> Study material:
· · ·

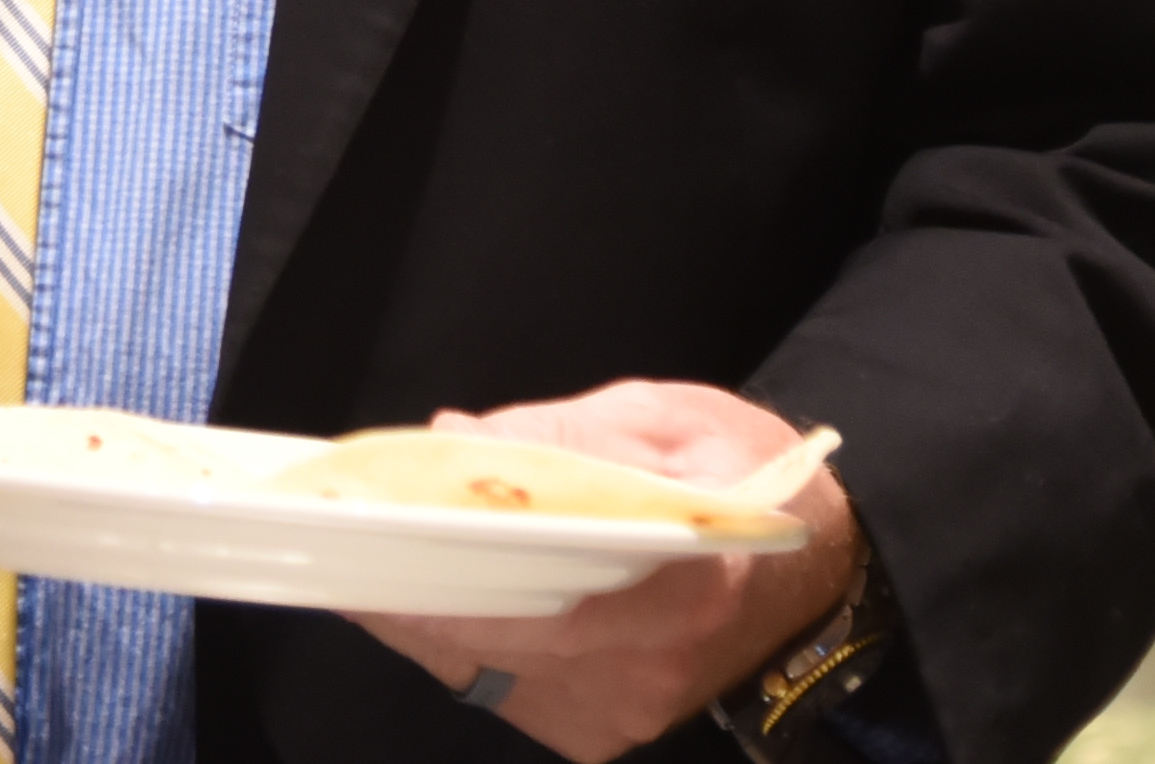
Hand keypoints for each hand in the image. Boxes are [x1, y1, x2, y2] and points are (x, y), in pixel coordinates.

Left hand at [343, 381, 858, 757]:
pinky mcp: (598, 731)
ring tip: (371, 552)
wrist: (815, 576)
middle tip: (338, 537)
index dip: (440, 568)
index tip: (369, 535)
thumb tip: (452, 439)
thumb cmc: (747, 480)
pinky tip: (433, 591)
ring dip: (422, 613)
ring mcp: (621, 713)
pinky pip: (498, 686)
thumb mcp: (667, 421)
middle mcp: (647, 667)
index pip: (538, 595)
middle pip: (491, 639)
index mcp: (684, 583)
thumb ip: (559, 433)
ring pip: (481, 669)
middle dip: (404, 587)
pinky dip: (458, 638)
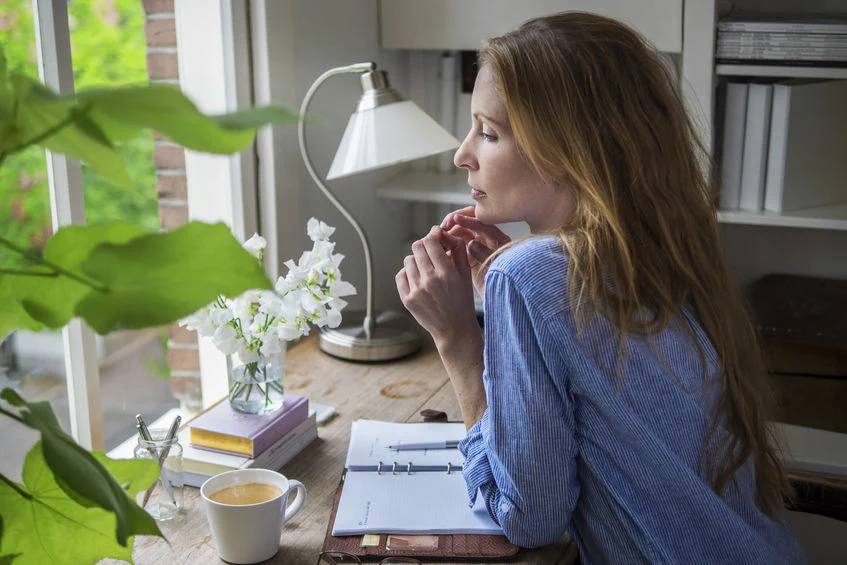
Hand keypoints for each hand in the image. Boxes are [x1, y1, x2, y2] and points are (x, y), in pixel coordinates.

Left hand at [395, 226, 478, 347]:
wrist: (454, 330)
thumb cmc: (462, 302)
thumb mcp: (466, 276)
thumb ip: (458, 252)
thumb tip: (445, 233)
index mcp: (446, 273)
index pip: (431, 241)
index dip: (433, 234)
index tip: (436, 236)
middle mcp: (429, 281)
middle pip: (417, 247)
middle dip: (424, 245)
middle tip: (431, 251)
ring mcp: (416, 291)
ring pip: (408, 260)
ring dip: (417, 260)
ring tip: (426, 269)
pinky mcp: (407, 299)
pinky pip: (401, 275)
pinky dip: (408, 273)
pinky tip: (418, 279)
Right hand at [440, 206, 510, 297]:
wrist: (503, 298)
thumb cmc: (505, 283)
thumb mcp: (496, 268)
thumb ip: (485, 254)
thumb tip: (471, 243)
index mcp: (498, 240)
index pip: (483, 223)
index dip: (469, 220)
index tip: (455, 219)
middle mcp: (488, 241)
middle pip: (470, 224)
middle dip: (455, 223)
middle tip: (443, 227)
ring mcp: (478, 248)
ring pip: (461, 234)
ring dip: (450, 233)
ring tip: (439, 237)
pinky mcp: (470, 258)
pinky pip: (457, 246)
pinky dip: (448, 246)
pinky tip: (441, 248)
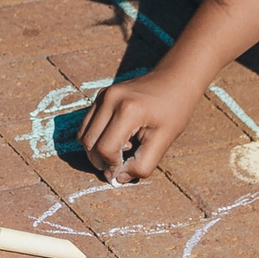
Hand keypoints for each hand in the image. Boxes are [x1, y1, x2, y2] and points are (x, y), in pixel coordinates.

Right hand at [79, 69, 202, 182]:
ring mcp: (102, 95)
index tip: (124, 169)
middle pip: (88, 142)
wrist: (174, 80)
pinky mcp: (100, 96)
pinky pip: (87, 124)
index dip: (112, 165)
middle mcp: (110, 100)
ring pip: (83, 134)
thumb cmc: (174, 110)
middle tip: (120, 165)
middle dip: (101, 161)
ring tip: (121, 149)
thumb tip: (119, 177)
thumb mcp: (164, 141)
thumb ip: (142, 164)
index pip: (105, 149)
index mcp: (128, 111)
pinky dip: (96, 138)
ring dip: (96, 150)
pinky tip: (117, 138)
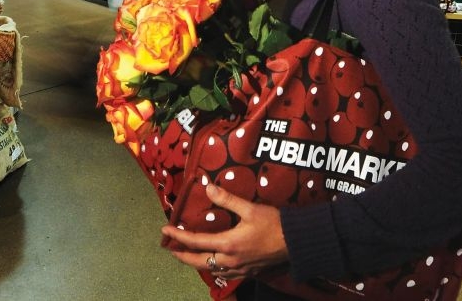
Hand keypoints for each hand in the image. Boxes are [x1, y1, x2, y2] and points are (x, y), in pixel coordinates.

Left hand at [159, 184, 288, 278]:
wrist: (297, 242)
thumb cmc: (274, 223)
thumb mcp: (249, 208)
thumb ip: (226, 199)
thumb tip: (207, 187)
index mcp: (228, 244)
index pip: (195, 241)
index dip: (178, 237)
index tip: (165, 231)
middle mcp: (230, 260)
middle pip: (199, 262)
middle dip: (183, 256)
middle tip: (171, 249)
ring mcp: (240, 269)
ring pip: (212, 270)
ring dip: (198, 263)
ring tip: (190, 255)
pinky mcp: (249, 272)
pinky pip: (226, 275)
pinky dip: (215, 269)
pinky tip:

· · ·

> Task requirements:
Taking the entries above, extract every line from the one bearing "index tip: (455, 219)" through the one bearing "ring dip: (96, 150)", exactly, with no pictures.

> Solution below:
index tip: (455, 219)
middle mcp: (488, 241)
middle pip: (470, 224)
middle dip: (455, 223)
middle tip: (443, 227)
ring mcp: (478, 248)
ring pip: (461, 234)
ring dip: (450, 233)
ring tip: (439, 237)
pinky mcp: (470, 258)
pinky pip: (457, 246)
pinky dip: (448, 246)
pinky tip: (441, 248)
Hand keypoints for each hand in the image. Boxes are [x1, y1, x2, y2] and points are (x, y), in pixel coordinates.

Right hand at [79, 69, 202, 182]:
ring mcp: (102, 95)
index tip: (124, 169)
middle pip: (88, 142)
wrist: (174, 80)
pinky mcp: (100, 96)
pinky pip: (87, 124)
index dip: (112, 165)
middle mcp: (110, 100)
ring pip: (83, 134)
thumb cmc: (174, 110)
middle tip: (120, 165)
middle dip: (101, 161)
ring tip: (121, 149)
thumb tip: (119, 177)
thumb mcp: (164, 141)
thumb ip: (142, 164)
index pip: (105, 149)
index mcp: (128, 111)
pinky dip: (96, 138)
ring dip: (96, 150)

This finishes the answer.